- PROBLEMAS A RESOLVER -
[a] Copie do trecho sobre violência no sistema educativo a passagem que vai de "Mencionei anteriormente que" até "no sistema educativo.".
[b] No trecho sobre violência no sistema educativo, quais experiências negativas são dadas como exemplo de violência direta?

Mencionei anteriormente que o modelo de Galtung resulta das investigações de conflitos na política internacional. São essas pesquisas que lhe dão o material necessário ao desenho dos mapas de percursos em direção à paz política e social. Tendo isso em vista, para a proposta de aqui trabalhar no campo da educação com o modelo triangular de tipos de violência por ele defendido, teremos de considerar a especificidade das formas de violência que ocorrem nesse domínio específico, desafiando igualmente os educandos, os profissionais do ensino e as instituições. Só assim, isto é, à base de sua concatenação institucional e ideológica, conseguiremos identificar as raízes da violência no sistema educativo.

3 OS FENÔMENOS DE VIOLÊNCIA NO SISTEMA EDUCATIVO

Tomando como ponto de partida a matriz proposta por Galtung em seu trabalho, adapto-a, aqui, às experiências pedagógicas, a fim de diferenciar os fenômenos de violência peculiares ao sistema educativo.

3.1 A VIOLÊNCIA DIRETA

Para quem se ocupa com o tema educação-violência, salta aos olhos a presença da violência direta no dia a dia do espaço educativo, tanto formal quanto não formal. Ao longo das últimas décadas, a agressividade entre os atores, no palco educativo, vem aumentando espantosamente. São múltiplas e cada vez mais variadas as formas, que dificultam aos jovens estudantes e aos profissionais da área o cumprimento de suas tarefas, a realização de seus interesses e a busca por alcançar suas aspirações. A lista de experiências negativas é longa, entre elas, por exemplo, o bullying as lesões corporais e o enfrentamento de gangues. Experiências estas resultantes de problemas que se manifestam nas relações interpessoais e grupais.

(Dados extraídos de uma coleção)
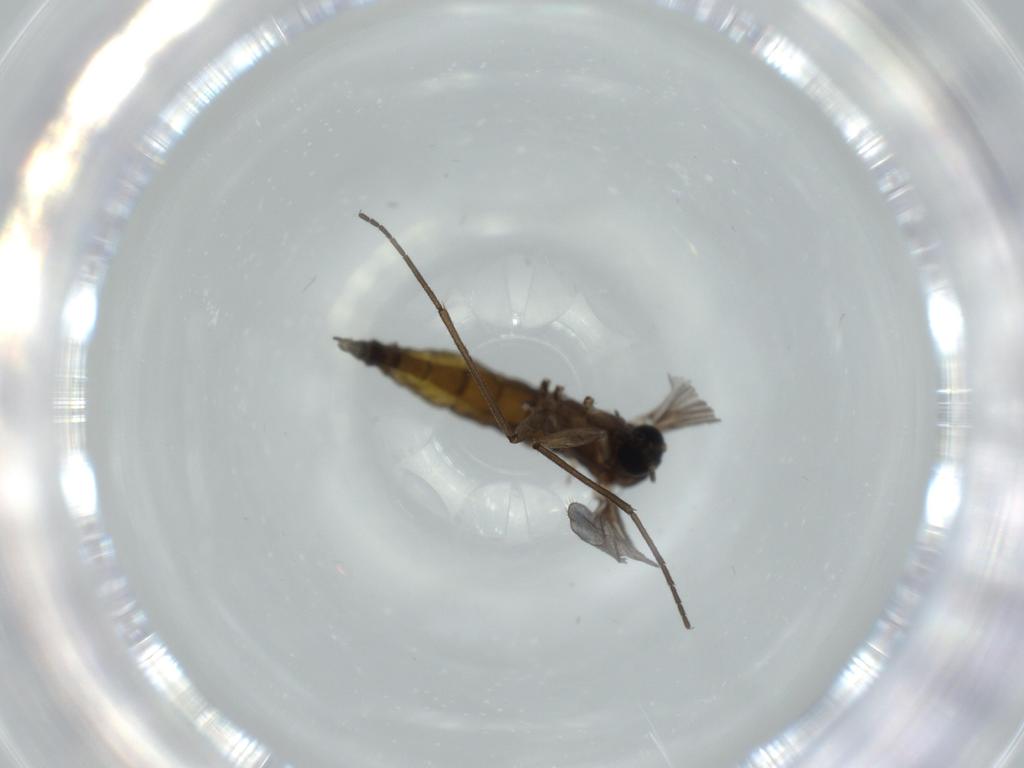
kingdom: Animalia
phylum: Arthropoda
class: Insecta
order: Diptera
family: Sciaridae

- RESPOSTAS EM ORDEM -
[a]
Mencionei anteriormente que o modelo de Galtung resulta das investigações de conflitos na política internacional. São essas pesquisas que lhe dão o material necessário ao desenho dos mapas de percursos em direção à paz política e social. Tendo isso em vista, para a proposta de aqui trabalhar no campo da educação com o modelo triangular de tipos de violência por ele defendido, teremos de considerar a especificidade das formas de violência que ocorrem nesse domínio específico, desafiando igualmente os educandos, os profissionais do ensino e as instituições. Só assim, isto é, à base de sua concatenação institucional e ideológica, conseguiremos identificar as raízes da violência no sistema educativo.

[b] O bullying, as lesões corporais e o enfrentamento de gangues.